▶ [How to complete this task]
Rewrite the material below as a numbered list with one item per line, omitting the blank lines.
*** Provided material
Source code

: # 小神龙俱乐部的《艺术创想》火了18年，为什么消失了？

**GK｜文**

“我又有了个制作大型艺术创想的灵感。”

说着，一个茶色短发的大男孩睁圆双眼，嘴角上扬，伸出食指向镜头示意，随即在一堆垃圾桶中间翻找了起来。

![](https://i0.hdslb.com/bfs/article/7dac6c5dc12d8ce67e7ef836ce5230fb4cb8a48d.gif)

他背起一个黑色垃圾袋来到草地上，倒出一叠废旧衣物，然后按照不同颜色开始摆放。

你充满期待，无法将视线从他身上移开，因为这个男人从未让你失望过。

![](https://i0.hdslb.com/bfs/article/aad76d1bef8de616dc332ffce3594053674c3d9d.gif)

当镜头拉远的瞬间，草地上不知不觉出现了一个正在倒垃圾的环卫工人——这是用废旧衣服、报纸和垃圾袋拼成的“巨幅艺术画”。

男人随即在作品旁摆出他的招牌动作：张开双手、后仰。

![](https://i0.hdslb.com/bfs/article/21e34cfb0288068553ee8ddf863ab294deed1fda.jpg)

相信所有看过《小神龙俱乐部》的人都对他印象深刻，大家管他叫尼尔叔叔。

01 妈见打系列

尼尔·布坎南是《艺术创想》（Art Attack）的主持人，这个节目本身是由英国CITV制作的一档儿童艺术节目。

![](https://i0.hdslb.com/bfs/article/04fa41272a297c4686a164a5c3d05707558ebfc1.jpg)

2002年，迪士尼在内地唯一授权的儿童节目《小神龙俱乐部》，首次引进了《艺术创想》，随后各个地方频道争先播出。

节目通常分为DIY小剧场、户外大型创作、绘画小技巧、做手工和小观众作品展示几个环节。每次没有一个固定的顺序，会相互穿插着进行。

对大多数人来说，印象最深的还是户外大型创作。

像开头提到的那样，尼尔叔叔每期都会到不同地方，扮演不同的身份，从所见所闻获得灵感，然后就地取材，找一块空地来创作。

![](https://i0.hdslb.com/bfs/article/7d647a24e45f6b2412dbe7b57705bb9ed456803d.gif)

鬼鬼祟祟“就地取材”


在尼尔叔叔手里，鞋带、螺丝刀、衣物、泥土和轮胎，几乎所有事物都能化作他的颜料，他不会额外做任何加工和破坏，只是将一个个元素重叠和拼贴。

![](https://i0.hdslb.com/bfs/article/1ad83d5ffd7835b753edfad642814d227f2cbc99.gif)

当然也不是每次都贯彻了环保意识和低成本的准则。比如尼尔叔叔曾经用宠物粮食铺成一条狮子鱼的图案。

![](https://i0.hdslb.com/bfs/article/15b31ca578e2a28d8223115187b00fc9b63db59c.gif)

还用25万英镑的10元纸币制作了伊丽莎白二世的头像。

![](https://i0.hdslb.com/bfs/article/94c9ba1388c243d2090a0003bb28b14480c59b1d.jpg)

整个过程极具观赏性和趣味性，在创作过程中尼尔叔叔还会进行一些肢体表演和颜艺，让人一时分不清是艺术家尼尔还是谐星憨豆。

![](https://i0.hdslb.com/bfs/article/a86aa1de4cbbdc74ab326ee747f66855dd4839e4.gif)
******
▶ [Output of the task]
1. Source code
2. : # 小神龙俱乐部的《艺术创想》火了18年，为什么消失了？
3. **GK｜文**
4. “我又有了个制作大型艺术创想的灵感。”
5. 说着，一个茶色短发的大男孩睁圆双眼，嘴角上扬，伸出食指向镜头示意，随即在一堆垃圾桶中间翻找了起来。
6. ![](https://i0.hdslb.com/bfs/article/7dac6c5dc12d8ce67e7ef836ce5230fb4cb8a48d.gif)
7. 他背起一个黑色垃圾袋来到草地上，倒出一叠废旧衣物，然后按照不同颜色开始摆放。
8. 你充满期待，无法将视线从他身上移开，因为这个男人从未让你失望过。
9. ![](https://i0.hdslb.com/bfs/article/aad76d1bef8de616dc332ffce3594053674c3d9d.gif)
10. 当镜头拉远的瞬间，草地上不知不觉出现了一个正在倒垃圾的环卫工人——这是用废旧衣服、报纸和垃圾袋拼成的“巨幅艺术画”。
11. 男人随即在作品旁摆出他的招牌动作：张开双手、后仰。
12. ![](https://i0.hdslb.com/bfs/article/21e34cfb0288068553ee8ddf863ab294deed1fda.jpg)
13. 相信所有看过《小神龙俱乐部》的人都对他印象深刻，大家管他叫尼尔叔叔。
14. 01 妈见打系列
15. 尼尔·布坎南是《艺术创想》（Art Attack）的主持人，这个节目本身是由英国CITV制作的一档儿童艺术节目。
16. ![](https://i0.hdslb.com/bfs/article/04fa41272a297c4686a164a5c3d05707558ebfc1.jpg)
17. 2002年，迪士尼在内地唯一授权的儿童节目《小神龙俱乐部》，首次引进了《艺术创想》，随后各个地方频道争先播出。
18. 节目通常分为DIY小剧场、户外大型创作、绘画小技巧、做手工和小观众作品展示几个环节。每次没有一个固定的顺序，会相互穿插着进行。
19. 对大多数人来说，印象最深的还是户外大型创作。
20. 像开头提到的那样，尼尔叔叔每期都会到不同地方，扮演不同的身份，从所见所闻获得灵感，然后就地取材，找一块空地来创作。
21. ![](https://i0.hdslb.com/bfs/article/7d647a24e45f6b2412dbe7b57705bb9ed456803d.gif)
22. 鬼鬼祟祟“就地取材”
23. 在尼尔叔叔手里，鞋带、螺丝刀、衣物、泥土和轮胎，几乎所有事物都能化作他的颜料，他不会额外做任何加工和破坏，只是将一个个元素重叠和拼贴。
24. ![](https://i0.hdslb.com/bfs/article/1ad83d5ffd7835b753edfad642814d227f2cbc99.gif)
25. 当然也不是每次都贯彻了环保意识和低成本的准则。比如尼尔叔叔曾经用宠物粮食铺成一条狮子鱼的图案。
26. ![](https://i0.hdslb.com/bfs/article/15b31ca578e2a28d8223115187b00fc9b63db59c.gif)
27. 还用25万英镑的10元纸币制作了伊丽莎白二世的头像。
28. ![](https://i0.hdslb.com/bfs/article/94c9ba1388c243d2090a0003bb28b14480c59b1d.jpg)
29. 整个过程极具观赏性和趣味性，在创作过程中尼尔叔叔还会进行一些肢体表演和颜艺，让人一时分不清是艺术家尼尔还是谐星憨豆。
30. ![](https://i0.hdslb.com/bfs/article/a86aa1de4cbbdc74ab326ee747f66855dd4839e4.gif)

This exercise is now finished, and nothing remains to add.